Any of those three teams, and even the Buckeyes too when they’re playing at their best, could be the teams that show the country that this season isn’t an outlier — it’s the new normal. That’s if the wins come in March Madness.

To put it bluntly: If a Big Ten team doesn’t at least make it to the Final Four, the league is far below its potential.

This season, it’s likely that four, maybe five, conference teams will host the first two rounds of the tournament. That’s not a guaranteed trip to the Sweet Sixteen, which the Iowa Hawkeyes showed last year, losing to the Creighton Blue Jays at home in the second round. After all, tournament time is about upsets and exciting games, but in 22-23, 100% of those home teams need to make it into the Sweet Sixteen.

From there, there’s no reason that three or four Big Ten teams couldn’t make it to the Elite Eight. The last time the Big Ten had more than one team in the tournament that late was in 2004. Most players in the conference today were barely out of diapers in 2004.

The current batch of players are some of the best in the nation. Holmes is second in the country in shooting efficiency at 68.7% and is surrounded by lethal shooters in guards Sydney Parrish, Yarden Garzon and Sara Scalia. Not to mention Berger who slid into the point guard role this season and has run one of the top three teams in the country to their best season in program history.

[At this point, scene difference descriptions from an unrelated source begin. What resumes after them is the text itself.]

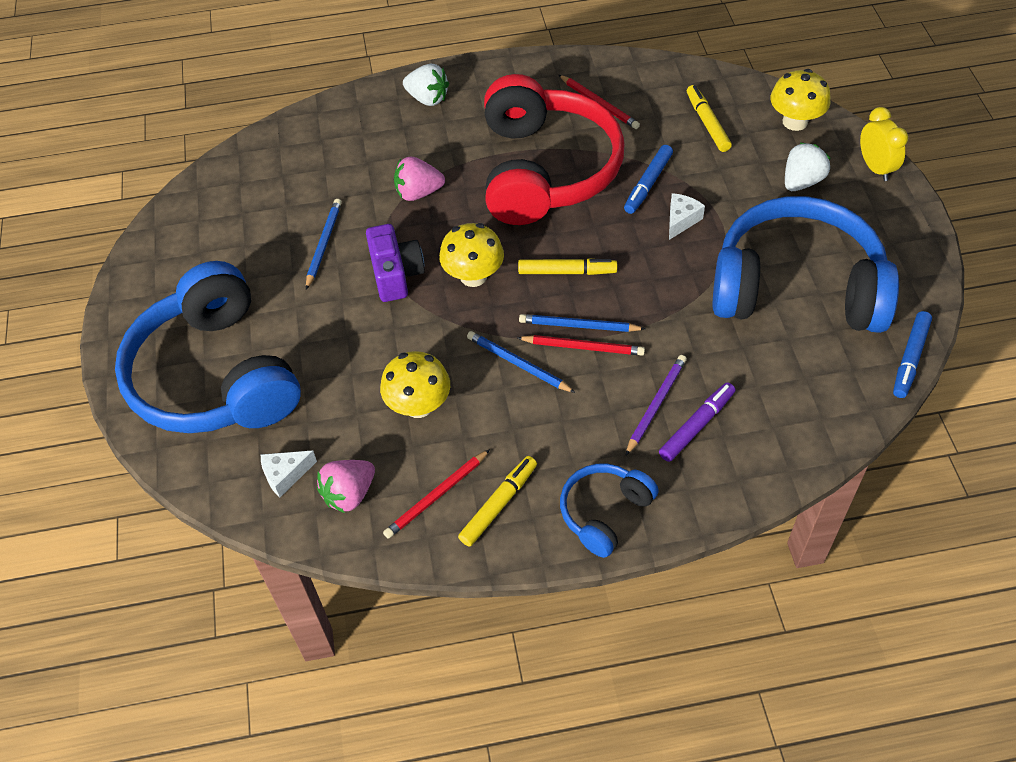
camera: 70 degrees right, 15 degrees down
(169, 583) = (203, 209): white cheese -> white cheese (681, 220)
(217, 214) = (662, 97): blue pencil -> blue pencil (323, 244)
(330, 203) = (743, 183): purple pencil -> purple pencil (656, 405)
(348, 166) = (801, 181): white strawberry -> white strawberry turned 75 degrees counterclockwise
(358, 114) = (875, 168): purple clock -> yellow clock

For Iowa, lately it’s been more than just the Clark and center Monika Czinano show. Guard Gabbie Marshall shot 57% to end the season from three-point range heading into the Big Ten tournament game. In that title win, Marshall went 3-for-3 from beyond the arc.

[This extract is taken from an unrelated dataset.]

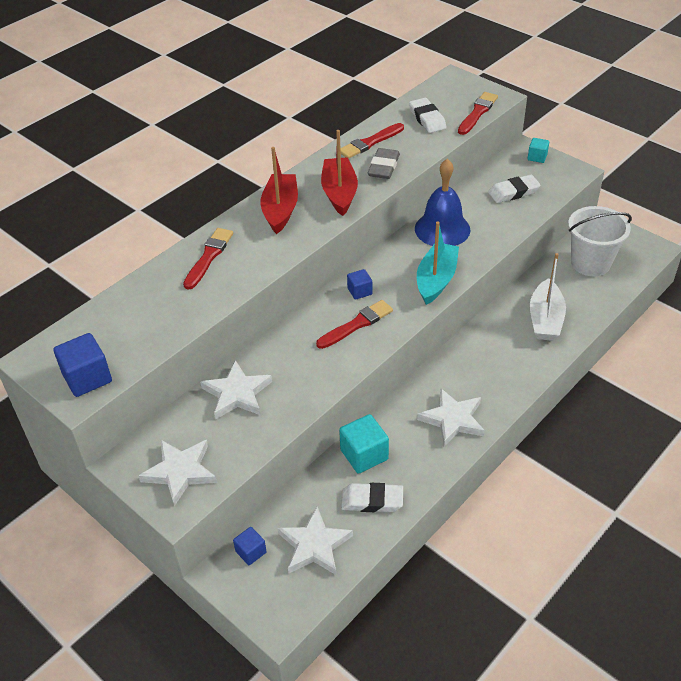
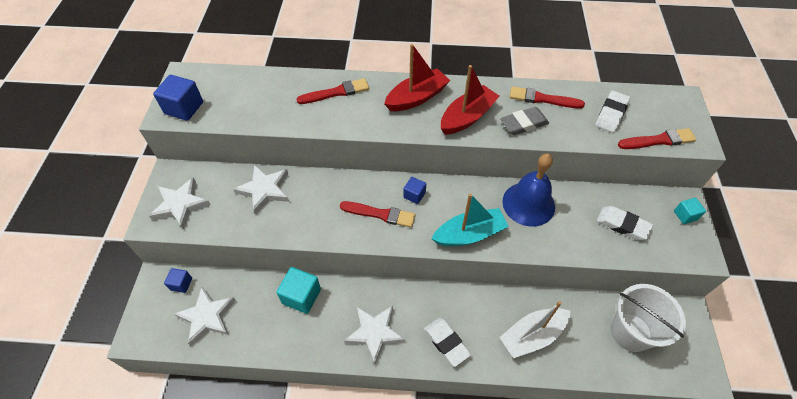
camera: 50 degrees right, 10 degrees up
(372, 501) = (265, 327): white eraser -> white eraser (446, 343)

Maryland lost forward Angel Reese and guard Ashley Owusu but have had a better season this year. That’s with Miller’s arrival as a top WNBA lottery pick and 21-22 Ivy League Player of the Year Abby Meyers doing it all on the Terrapins lineup alongside Miller.

Also, Ohio State is still a top-10 scoring team in the nation, sitting No. 8 with 80.8 points per game. The Buckeyes’ 24-point comeback against the Hoosiers wasn’t a fluke. With guard Jacy Sheldon’s return, and the danger posed to opponents on any given night by forward Cotie McMahon and guards Taylor Mikesell and Taylor Thierry, Ohio State isn’t outside of the conversation for a deep tournament run.

The last, and only, time a Big Ten team won a national championship in women’s basketball was in 1999. That’s when the Purdue Boilermakers beat the Duke Blue Devils. There’s of course stiff competition, South Carolina isn’t going to lose easily, but don’t be surprised if there’s a Big Ten team competing for it again this season.